Records for this exercise START

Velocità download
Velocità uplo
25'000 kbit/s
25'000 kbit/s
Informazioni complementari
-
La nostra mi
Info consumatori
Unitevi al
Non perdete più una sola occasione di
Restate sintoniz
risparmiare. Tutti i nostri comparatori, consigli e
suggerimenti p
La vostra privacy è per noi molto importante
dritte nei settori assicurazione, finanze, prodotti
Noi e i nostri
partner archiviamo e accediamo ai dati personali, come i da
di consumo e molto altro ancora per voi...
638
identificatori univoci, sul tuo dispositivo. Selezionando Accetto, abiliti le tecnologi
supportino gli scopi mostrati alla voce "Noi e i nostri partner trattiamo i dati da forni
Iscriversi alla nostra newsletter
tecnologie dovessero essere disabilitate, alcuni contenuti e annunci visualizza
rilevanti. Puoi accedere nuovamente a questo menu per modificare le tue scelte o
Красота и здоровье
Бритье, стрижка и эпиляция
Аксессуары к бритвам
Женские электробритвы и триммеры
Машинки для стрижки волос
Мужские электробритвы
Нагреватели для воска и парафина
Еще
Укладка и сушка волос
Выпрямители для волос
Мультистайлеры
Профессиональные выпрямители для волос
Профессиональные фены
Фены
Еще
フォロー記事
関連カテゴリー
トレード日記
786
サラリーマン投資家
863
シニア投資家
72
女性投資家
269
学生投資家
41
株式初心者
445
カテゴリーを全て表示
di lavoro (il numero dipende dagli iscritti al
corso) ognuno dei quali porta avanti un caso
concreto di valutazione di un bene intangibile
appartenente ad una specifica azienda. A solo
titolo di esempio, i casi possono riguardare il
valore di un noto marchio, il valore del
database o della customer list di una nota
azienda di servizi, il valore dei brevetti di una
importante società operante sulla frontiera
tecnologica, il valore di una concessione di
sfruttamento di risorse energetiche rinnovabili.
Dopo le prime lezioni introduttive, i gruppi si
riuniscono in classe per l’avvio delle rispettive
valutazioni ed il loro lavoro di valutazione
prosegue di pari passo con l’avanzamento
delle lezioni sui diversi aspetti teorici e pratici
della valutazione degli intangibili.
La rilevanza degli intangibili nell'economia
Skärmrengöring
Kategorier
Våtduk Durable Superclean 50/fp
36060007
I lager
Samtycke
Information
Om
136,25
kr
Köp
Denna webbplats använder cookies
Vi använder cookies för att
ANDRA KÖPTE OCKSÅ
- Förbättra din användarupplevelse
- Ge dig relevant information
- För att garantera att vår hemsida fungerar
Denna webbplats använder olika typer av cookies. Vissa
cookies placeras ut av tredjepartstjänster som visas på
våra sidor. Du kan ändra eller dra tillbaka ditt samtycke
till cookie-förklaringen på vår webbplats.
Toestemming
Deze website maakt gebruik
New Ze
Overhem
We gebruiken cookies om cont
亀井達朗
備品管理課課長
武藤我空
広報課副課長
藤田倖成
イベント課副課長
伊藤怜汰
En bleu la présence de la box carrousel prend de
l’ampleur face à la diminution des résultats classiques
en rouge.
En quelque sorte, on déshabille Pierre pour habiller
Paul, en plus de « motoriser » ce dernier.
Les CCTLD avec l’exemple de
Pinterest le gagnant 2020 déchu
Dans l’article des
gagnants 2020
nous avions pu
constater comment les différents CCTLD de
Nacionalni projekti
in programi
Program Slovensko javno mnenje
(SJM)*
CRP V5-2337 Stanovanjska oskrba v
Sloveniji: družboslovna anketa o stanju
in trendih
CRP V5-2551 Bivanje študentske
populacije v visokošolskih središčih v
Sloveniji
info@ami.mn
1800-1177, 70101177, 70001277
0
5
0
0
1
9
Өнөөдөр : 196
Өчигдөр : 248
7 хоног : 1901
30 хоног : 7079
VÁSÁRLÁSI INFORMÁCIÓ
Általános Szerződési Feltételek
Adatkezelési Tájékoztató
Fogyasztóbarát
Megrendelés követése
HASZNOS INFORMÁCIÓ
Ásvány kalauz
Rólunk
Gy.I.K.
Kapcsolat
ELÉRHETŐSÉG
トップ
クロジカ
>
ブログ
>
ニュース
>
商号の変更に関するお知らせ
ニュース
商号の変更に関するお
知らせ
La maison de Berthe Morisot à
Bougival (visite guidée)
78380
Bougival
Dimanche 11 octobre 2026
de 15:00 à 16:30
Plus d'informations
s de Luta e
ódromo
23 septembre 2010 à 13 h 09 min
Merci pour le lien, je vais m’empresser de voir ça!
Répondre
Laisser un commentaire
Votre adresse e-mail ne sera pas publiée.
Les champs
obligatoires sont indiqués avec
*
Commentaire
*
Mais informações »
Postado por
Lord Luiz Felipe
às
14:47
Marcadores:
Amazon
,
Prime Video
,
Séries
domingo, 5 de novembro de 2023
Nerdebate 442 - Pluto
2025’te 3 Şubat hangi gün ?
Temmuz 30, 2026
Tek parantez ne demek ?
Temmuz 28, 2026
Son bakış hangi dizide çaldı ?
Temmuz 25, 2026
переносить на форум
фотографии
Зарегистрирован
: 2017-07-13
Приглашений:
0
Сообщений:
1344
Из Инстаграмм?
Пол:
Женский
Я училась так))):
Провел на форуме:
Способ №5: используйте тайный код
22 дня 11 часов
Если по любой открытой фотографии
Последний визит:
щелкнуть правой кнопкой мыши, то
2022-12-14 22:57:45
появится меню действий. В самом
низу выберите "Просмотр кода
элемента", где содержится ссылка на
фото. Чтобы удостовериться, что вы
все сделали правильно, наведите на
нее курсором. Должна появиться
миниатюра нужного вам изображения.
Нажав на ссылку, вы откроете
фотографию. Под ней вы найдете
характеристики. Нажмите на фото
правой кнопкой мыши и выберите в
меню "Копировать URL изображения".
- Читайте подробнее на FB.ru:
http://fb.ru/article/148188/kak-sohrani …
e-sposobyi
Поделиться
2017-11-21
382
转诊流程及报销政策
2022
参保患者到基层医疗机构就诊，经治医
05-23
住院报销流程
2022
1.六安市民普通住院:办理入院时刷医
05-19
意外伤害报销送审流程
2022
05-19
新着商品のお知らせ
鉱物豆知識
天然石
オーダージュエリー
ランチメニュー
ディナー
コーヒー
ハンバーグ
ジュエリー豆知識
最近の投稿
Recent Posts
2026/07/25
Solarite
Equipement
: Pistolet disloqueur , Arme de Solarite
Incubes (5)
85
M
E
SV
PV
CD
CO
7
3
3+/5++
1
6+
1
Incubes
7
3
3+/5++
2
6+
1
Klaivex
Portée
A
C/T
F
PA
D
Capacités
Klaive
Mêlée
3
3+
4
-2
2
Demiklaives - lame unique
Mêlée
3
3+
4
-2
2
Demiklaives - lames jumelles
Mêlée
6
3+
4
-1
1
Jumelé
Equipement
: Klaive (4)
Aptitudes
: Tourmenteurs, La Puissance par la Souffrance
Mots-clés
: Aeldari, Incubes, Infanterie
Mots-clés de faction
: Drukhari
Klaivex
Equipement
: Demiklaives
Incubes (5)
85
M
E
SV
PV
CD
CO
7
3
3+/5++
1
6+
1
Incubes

Records for this exercise END

● **Exercise objective**:
Every line of the data above should be copied exactly.

● **Written solution**:
Velocità download
Velocità uplo
25'000 kbit/s
25'000 kbit/s
Informazioni complementari
-
La nostra mi
Info consumatori
Unitevi al
Non perdete più una sola occasione di
Restate sintoniz
risparmiare. Tutti i nostri comparatori, consigli e
suggerimenti p
La vostra privacy è per noi molto importante
dritte nei settori assicurazione, finanze, prodotti
Noi e i nostri
partner archiviamo e accediamo ai dati personali, come i da
di consumo e molto altro ancora per voi...
638
identificatori univoci, sul tuo dispositivo. Selezionando Accetto, abiliti le tecnologi
supportino gli scopi mostrati alla voce "Noi e i nostri partner trattiamo i dati da forni
Iscriversi alla nostra newsletter
tecnologie dovessero essere disabilitate, alcuni contenuti e annunci visualizza
rilevanti. Puoi accedere nuovamente a questo menu per modificare le tue scelte o
Красота и здоровье
Бритье, стрижка и эпиляция
Аксессуары к бритвам
Женские электробритвы и триммеры
Машинки для стрижки волос
Мужские электробритвы
Нагреватели для воска и парафина
Еще
Укладка и сушка волос
Выпрямители для волос
Мультистайлеры
Профессиональные выпрямители для волос
Профессиональные фены
Фены
Еще
フォロー記事
関連カテゴリー
トレード日記
786
サラリーマン投資家
863
シニア投資家
72
女性投資家
269
学生投資家
41
株式初心者
445
カテゴリーを全て表示
di lavoro (il numero dipende dagli iscritti al
corso) ognuno dei quali porta avanti un caso
concreto di valutazione di un bene intangibile
appartenente ad una specifica azienda. A solo
titolo di esempio, i casi possono riguardare il
valore di un noto marchio, il valore del
database o della customer list di una nota
azienda di servizi, il valore dei brevetti di una
importante società operante sulla frontiera
tecnologica, il valore di una concessione di
sfruttamento di risorse energetiche rinnovabili.
Dopo le prime lezioni introduttive, i gruppi si
riuniscono in classe per l’avvio delle rispettive
valutazioni ed il loro lavoro di valutazione
prosegue di pari passo con l’avanzamento
delle lezioni sui diversi aspetti teorici e pratici
della valutazione degli intangibili.
La rilevanza degli intangibili nell'economia
Skärmrengöring
Kategorier
Våtduk Durable Superclean 50/fp
36060007
I lager
Samtycke
Information
Om
136,25
kr
Köp
Denna webbplats använder cookies
Vi använder cookies för att
ANDRA KÖPTE OCKSÅ
- Förbättra din användarupplevelse
- Ge dig relevant information
- För att garantera att vår hemsida fungerar
Denna webbplats använder olika typer av cookies. Vissa
cookies placeras ut av tredjepartstjänster som visas på
våra sidor. Du kan ändra eller dra tillbaka ditt samtycke
till cookie-förklaringen på vår webbplats.
Toestemming
Deze website maakt gebruik
New Ze
Overhem
We gebruiken cookies om cont
亀井達朗
備品管理課課長
武藤我空
広報課副課長
藤田倖成
イベント課副課長
伊藤怜汰
En bleu la présence de la box carrousel prend de
l’ampleur face à la diminution des résultats classiques
en rouge.
En quelque sorte, on déshabille Pierre pour habiller
Paul, en plus de « motoriser » ce dernier.
Les CCTLD avec l’exemple de
Pinterest le gagnant 2020 déchu
Dans l’article des
gagnants 2020
nous avions pu
constater comment les différents CCTLD de
Nacionalni projekti
in programi
Program Slovensko javno mnenje
(SJM)*
CRP V5-2337 Stanovanjska oskrba v
Sloveniji: družboslovna anketa o stanju
in trendih
CRP V5-2551 Bivanje študentske
populacije v visokošolskih središčih v
Sloveniji
info@ami.mn
1800-1177, 70101177, 70001277
0
5
0
0
1
9
Өнөөдөр : 196
Өчигдөр : 248
7 хоног : 1901
30 хоног : 7079
VÁSÁRLÁSI INFORMÁCIÓ
Általános Szerződési Feltételek
Adatkezelési Tájékoztató
Fogyasztóbarát
Megrendelés követése
HASZNOS INFORMÁCIÓ
Ásvány kalauz
Rólunk
Gy.I.K.
Kapcsolat
ELÉRHETŐSÉG
トップ
クロジカ
>
ブログ
>
ニュース
>
商号の変更に関するお知らせ
ニュース
商号の変更に関するお
知らせ
La maison de Berthe Morisot à
Bougival (visite guidée)
78380
Bougival
Dimanche 11 octobre 2026
de 15:00 à 16:30
Plus d'informations
s de Luta e
ódromo
23 septembre 2010 à 13 h 09 min
Merci pour le lien, je vais m’empresser de voir ça!
Répondre
Laisser un commentaire
Votre adresse e-mail ne sera pas publiée.
Les champs
obligatoires sont indiqués avec
*
Commentaire
*
Mais informações »
Postado por
Lord Luiz Felipe
às
14:47
Marcadores:
Amazon
,
Prime Video
,
Séries
domingo, 5 de novembro de 2023
Nerdebate 442 - Pluto
2025’te 3 Şubat hangi gün ?
Temmuz 30, 2026
Tek parantez ne demek ?
Temmuz 28, 2026
Son bakış hangi dizide çaldı ?
Temmuz 25, 2026
переносить на форум
фотографии
Зарегистрирован
: 2017-07-13
Приглашений:
0
Сообщений:
1344
Из Инстаграмм?
Пол:
Женский
Я училась так))):
Провел на форуме:
Способ №5: используйте тайный код
22 дня 11 часов
Если по любой открытой фотографии
Последний визит:
щелкнуть правой кнопкой мыши, то
2022-12-14 22:57:45
появится меню действий. В самом
низу выберите "Просмотр кода
элемента", где содержится ссылка на
фото. Чтобы удостовериться, что вы
все сделали правильно, наведите на
нее курсором. Должна появиться
миниатюра нужного вам изображения.
Нажав на ссылку, вы откроете
фотографию. Под ней вы найдете
характеристики. Нажмите на фото
правой кнопкой мыши и выберите в
меню "Копировать URL изображения".
- Читайте подробнее на FB.ru:
http://fb.ru/article/148188/kak-sohrani …
e-sposobyi
Поделиться
2017-11-21
382
转诊流程及报销政策
2022
参保患者到基层医疗机构就诊，经治医
05-23
住院报销流程
2022
1.六安市民普通住院:办理入院时刷医
05-19
意外伤害报销送审流程
2022
05-19
新着商品のお知らせ
鉱物豆知識
天然石
オーダージュエリー
ランチメニュー
ディナー
コーヒー
ハンバーグ
ジュエリー豆知識
最近の投稿
Recent Posts
2026/07/25
Solarite
Equipement
: Pistolet disloqueur , Arme de Solarite
Incubes (5)
85
M
E
SV
PV
CD
CO
7
3
3+/5++
1
6+
1
Incubes
7
3
3+/5++
2
6+
1
Klaivex
Portée
A
C/T
F
PA
D
Capacités
Klaive
Mêlée
3
3+
4
-2
2
Demiklaives - lame unique
Mêlée
3
3+
4
-2
2
Demiklaives - lames jumelles
Mêlée
6
3+
4
-1
1
Jumelé
Equipement
: Klaive (4)
Aptitudes
: Tourmenteurs, La Puissance par la Souffrance
Mots-clés
: Aeldari, Incubes, Infanterie
Mots-clés de faction
: Drukhari
Klaivex
Equipement
: Demiklaives
Incubes (5)
85
M
E
SV
PV
CD
CO
7
3
3+/5++
1
6+
1
Incubes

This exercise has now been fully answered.